I have been in Caye Caulker for 3 months now and I had the opportunity to encounter numerous amazing creatures already. From the quiet nurse sharks, the curious stingrays, the shy turtles or even playful dolphins, every animal has its own behaviour and reacts differently to human presence. It is always a challenge to approach them without disturbing them and to gain their trust while observing them quietly. Some animals will just leave as soon as they see a human, while others will keep an eye on you and keep a safe distance, ready to leave. The most important rule while approaching them is to respect their behaviour and not try to chase them when they decide to leave.
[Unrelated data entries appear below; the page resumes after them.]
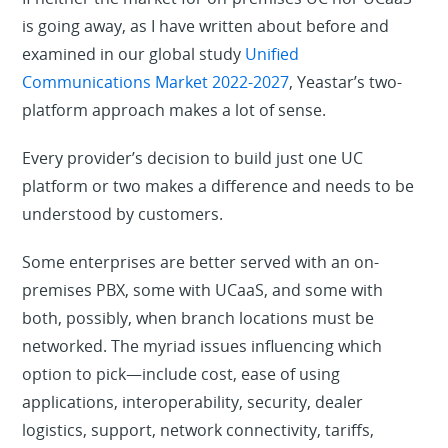
is going away, as I have written about before and
examined in our global study
Unified
Communications Market 2022-2027
, Yeastar’s two-
platform approach makes a lot of sense.
Every provider’s decision to build just one UC
platform or two makes a difference and needs to be
understood by customers.
Some enterprises are better served with an on-
premises PBX, some with UCaaS, and some with
both, possibly, when branch locations must be
networked. The myriad issues influencing which
option to pick—include cost, ease of using
applications, interoperability, security, dealer
logistics, support, network connectivity, tariffs,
The tourism industry here in Caye Caulker is particularly aware of these potential problems and most tour guides will keep an eye on their tourists to make sure they respect the animals. This is why some creatures of the reef are now used to human presence and will sometimes almost forget they aren’t alone and come really close to people. This can be the case with turtles who will continue grazing on seagrass or come up to the surface and breath right next to you without any stress or fear. Of course, staying quiet and proceeding slowly is always required to maintain the trust of the animal you are observing.

Last weekend, I finally had the chance to encounter manatees on the reef. This is a very rare opportunity and Belize is one of the only places where manatees don’t mind people being around them. As I was slowly swimming toward one of them, I realised how big they actually are and I understood why they are sometimes called “sea cows”. Of course, when a manatee is spotted on the reef all the boats come and send their tourists in the water to observe it. I was surprised to see that every tourist and tour guide in the water were really respectful and keeping a safe distance with the animal who was just resting quietly on the bottom, sometimes coming up to breath in the middle of the tourists. Each group of tourists only stayed a few minutes observing the animal and then left them in peace, which is the good attitude to have around them. This was also our case as we left the manatees alone to conduct a survey dive on the reef.

As I was staying on the boat waiting on our group of divers to conduct the survey, every tourist boat left the reef and we were left alone on the reef. I was keeping an eye on the manatees and noticed that they were still at the same place coming up to breath every now and then. After a while, I decided to get back in the water alone to check on them and take some pictures. I stayed around them, still, not making any fast movement and I was surprised to notice that they were very curious about my presence, sometimes coming very close with their little eyes to check on me. I even had the chance to see some courting behaviour between two of them, as they were slowly moving around me. One of them was also scratching his back on a lobe coral, apparently unaware of the ‘no touching’ rule on the reef. Those gentle giants really made a big impression on me as they behave so differently to any other marine animals. I am looking forward to seeing them again as manatee season is starting soon and to train new volunteers for the manatee conservation programme in the coming month.